Life, but not quite as we know it...
Reporter: DR PAUL HUMPHREYS
Date published: 04 June 2010
School of Applied Sciences, University of Huddersfield
IN recent weeks, television, newspapers and the web have been awash with headlines regarding the creation of artificial life.
There have been numerous stories surrounding this theoryry, both claiming a new dawn in science and all the potential benefits associated with it — but also a range of concerns and claims that science is playing god.
But unless you rooted around beneath the surface it was actually quite difficult to work out what had actually been done.
So what have the scientists at the J Craig Venter Institute actually done?
The work is part of a long-running research theme which started with the sequencing of the whole genome of a bacterium.
The genome of an organism is the entirety of its hereditary information which in bacteria and higher organisms, such as man, coded in DNA.
The sequencing of a genome involves taking the DNA and identifying the order of the base pairs present.

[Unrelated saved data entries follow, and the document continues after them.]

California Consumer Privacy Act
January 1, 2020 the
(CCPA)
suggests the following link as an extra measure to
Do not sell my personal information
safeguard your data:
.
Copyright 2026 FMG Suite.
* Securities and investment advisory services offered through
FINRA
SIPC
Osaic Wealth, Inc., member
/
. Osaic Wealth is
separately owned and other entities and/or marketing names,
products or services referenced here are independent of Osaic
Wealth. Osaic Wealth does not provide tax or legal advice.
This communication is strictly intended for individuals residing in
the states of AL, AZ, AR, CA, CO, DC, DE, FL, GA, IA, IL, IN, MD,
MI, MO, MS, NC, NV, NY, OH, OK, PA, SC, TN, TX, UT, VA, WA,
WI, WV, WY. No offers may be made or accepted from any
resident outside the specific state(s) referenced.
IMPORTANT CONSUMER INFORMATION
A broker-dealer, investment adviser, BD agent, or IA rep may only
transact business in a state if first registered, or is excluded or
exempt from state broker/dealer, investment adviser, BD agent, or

In DNA, there are four bases involved, with adenine pairing with thymine and guanine pairing with cytosine.
Genomes range in size with the human genome being composed of billions of base pairs.
Bacterial genomes are much smaller and the sequencing of bacterial genomes raised the question of what is the smallest number of genes needed for an organism to function independently.
The smallest bacterial genome is around 160,000 base pairs but these belong to a symbiotic bacteria found within some insects.
The smallest free living bacterial genome identified belongs to Mycoplasma genitalium.
The interest in the smallest possible genome is not purely scientific curiosity, the smaller the genome the easier it may be to copy and manipulate it to commercial ends.
The commercial interest in an organism with a very small genome is that the smaller the genome, the easier it is likely to be to modify that genome externally, allowing genomes to be designed to produce products of interest.
This would be accomplished by adding genes into the bacteria that code for valuable products such as vaccines or which allow the bacteria to perform specific functions such as degrading pollutants.
The work reported by the institute represents a significant step towards this future.
What these scientists did was to take the DNA sequence of a bacterium called Mycoplasma mycoides to a lab and have the DNA synthesized into a number of sections of DNA.
They then used yeast cells to put these sections together into a complete bacterial genome. The complete genome was then isolated and inserted into the cells of another Mycoplasma spore that had its own genome disabled.
This allowed the new genome to take over these cells and reproduce.
The resulting bacteria can be considered artificial in that the genome they contain was manufactured in a laboratory.
However, it’s important to remember that this genome was copied from a living organism, and consequently is not life created from scratch, rather it is life copied from life.
This development does represent a significant step forward in genetic engineering providing an alternative method to those currently being used.
There are claims in the press that this approach will allow bacteria to be engineered to solve many of the world’s ills. It sounds too good to be true in reality.
But one thing that’s certain is that this is the beginning of a new route for the commercialisation of life which will certainly grow and is likely to impact on many aspects of our lives in the coming decades.